Only when he had a job offer, did James then go and get mining qualifications which were specific to the mining site that he would be working at. That way he didn’t waste his money.
And after 3 months his efforts paid off!
James secured a job on a drill site at an exploratory mine 3 hours drive from Newman in Western Australia. Basically in the middle of nowhere. He started there 6 weeks ago.
What is it really like to work in an unskilled job in the mines?
Here’s the hard part.
James’ job involves bagging and carrying ore samples from the drill. It’s dirty, dusty, back-breaking, monotonous and uncomfortable work. And that’s just in winter. James has to wear long sleeve shirts, trousers and a hard hat for sun protection so in the summer it will be almost unbearable.
James is extremely fit and strong and isn’t shy of hard physical labour. So he has a head start on many potential mine workers. The plain naked truth is that this sort of work doesn’t suit everyone. And it’s not just the physical, routine nature of the work you should consider. Often you’re working in remote locations, away from family and friends for extended periods. So there’s a substantial ongoing mental challenge as well. Although it’s a sobering thought, these are important points to consider before making the leap into the mining industry.
So I’m guessing that you’re thinking James is at least earning big bucks?
How much is James actually earning in mining?
Well I’m sorry to blast another perception out of the water but James is actually earning about the same that he would at home as a Personal Trainer!
Mining companies have been burnt by high levels of unskilled worker turnover. They turn up and disappear almost before they’ve unpacked their bags. And mine sites are often in remote locations so it isn’t easy to replace a worker at short notice. So they test their workers out to see if they can demonstrate commitment, reliability, productivity and aptitude. Just like any other employer. It’s unfortunate to have to burst the “pot-of-gold” bubble but unless you have in-demand skills, mining companies do not appear to immediately hand you a bag of money.
How will James get to earn good money in mining?
Well he’s already been looking around and his plan is to move into the construction area as a Tradesman’s Assistant. He has to prove himself first, get to know people and then wait for a vacancy. But he could then be earning $3,000 a week or around $150,000 a year. He has given himself a specific time frame to achieve this which he thinks is realistic. I also believe it counts in James’s favour that he’s doing this for a specific long term goal to set up his own business and secure his family’s future.
On a side note he’s also discovered that the recruitment agencies are now more interested in helping him because he is establishing a track record of productivity and reliability.
So if any of this has not put you off, and you’d still like a job in the mines, here’s James’s scoop on what you need to do.
The inside dirt on finding a mining job
- Do your homework and expect to have to network for an extended period to secure a mining job. It’s who you know not what you know;
- Talk to as many people as possible who work in mining jobs to find out what it’s really like.
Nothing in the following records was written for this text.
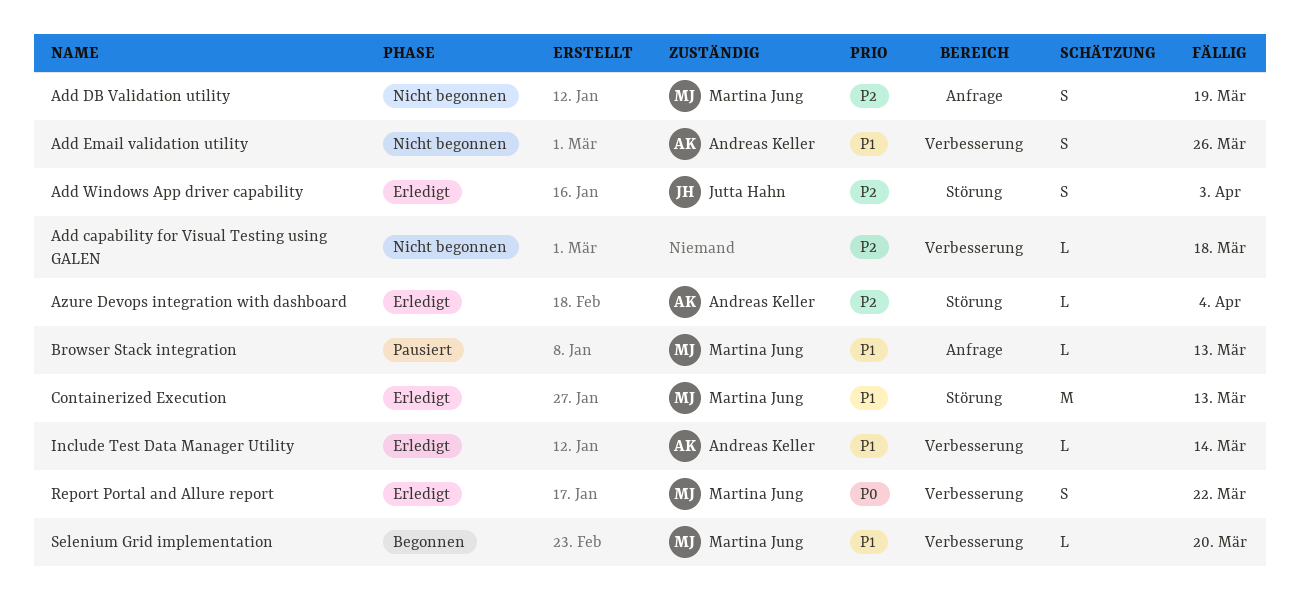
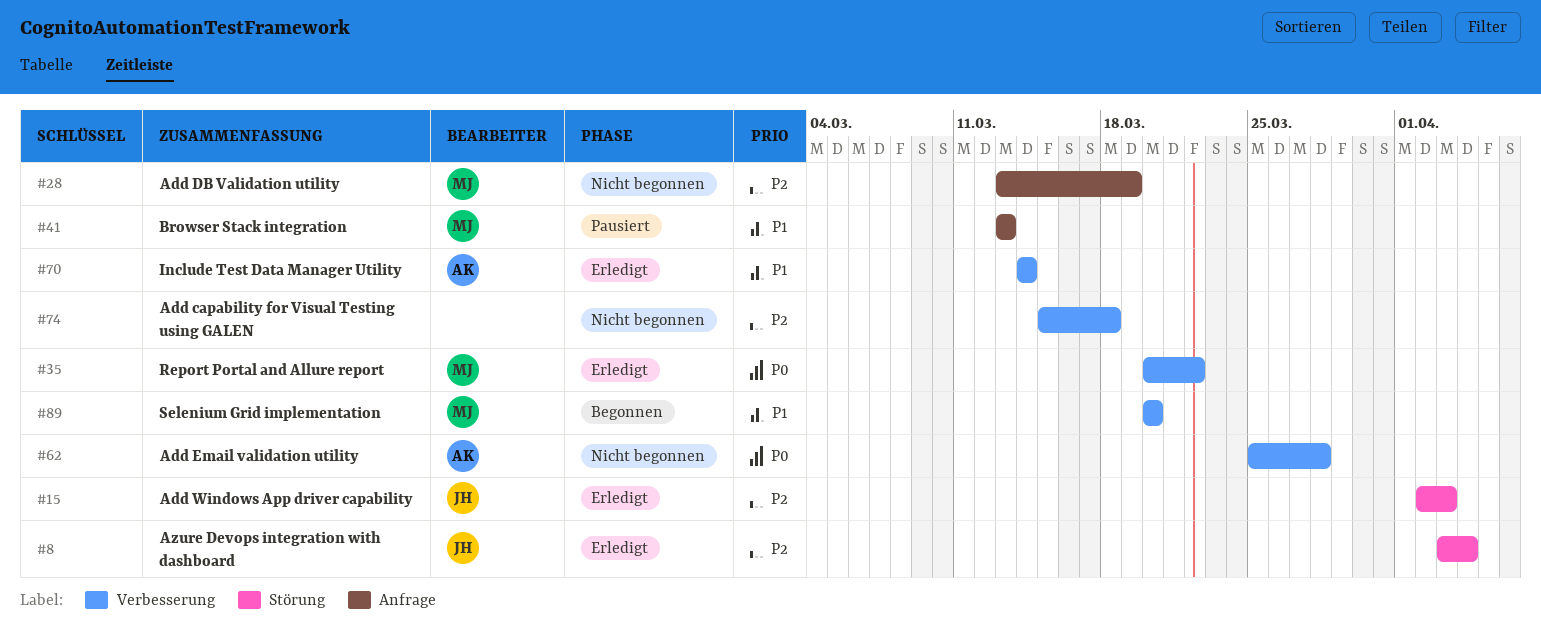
Add Email validation utility, priority: P1 -> P0
Add Email validation utility, due: Mar 26 -> Mar 28
Azure Devops integration with dashboard, owner: Andreas Keller -> Jutta Hahn
Containerized Execution: present -> none

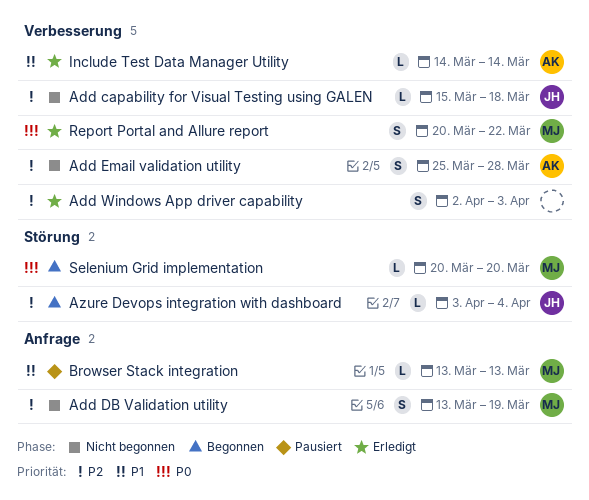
Add capability for Visual Testing using GALEN, owner: none -> JH
Add Email validation utility, priority: P0 -> P2
Add Windows App driver capability, owner: JH -> none
Add Windows App driver capability, label: Störung -> Verbesserung
Azure Devops integration with dashboard, status: Erledigt -> Begonnen
Selenium Grid implementation, priority: P1 -> P0
Selenium Grid implementation, label: Verbesserung -> Störung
And then reflect on whether it will suit you;
- Try not to be too blinded by the promise of huge salaries. If the work doesn’t suit you then you won’t be earning huge salaries. It could even cost you money;
- Don’t jump in and sign up for too many mining qualifications or “tickets”. It may be wise to secure the job offer and then discuss with your new employer what tickets to go and get;
- Expect to have to prove yourself in a dirty, unpleasant, monotonous job before you start earning good money; and
- Try to have clear and achievable goals as a motivation for moving into what can be a physically and mentally challenging industry. This will help see you through the tough times.
Finally, good luck making your fortune!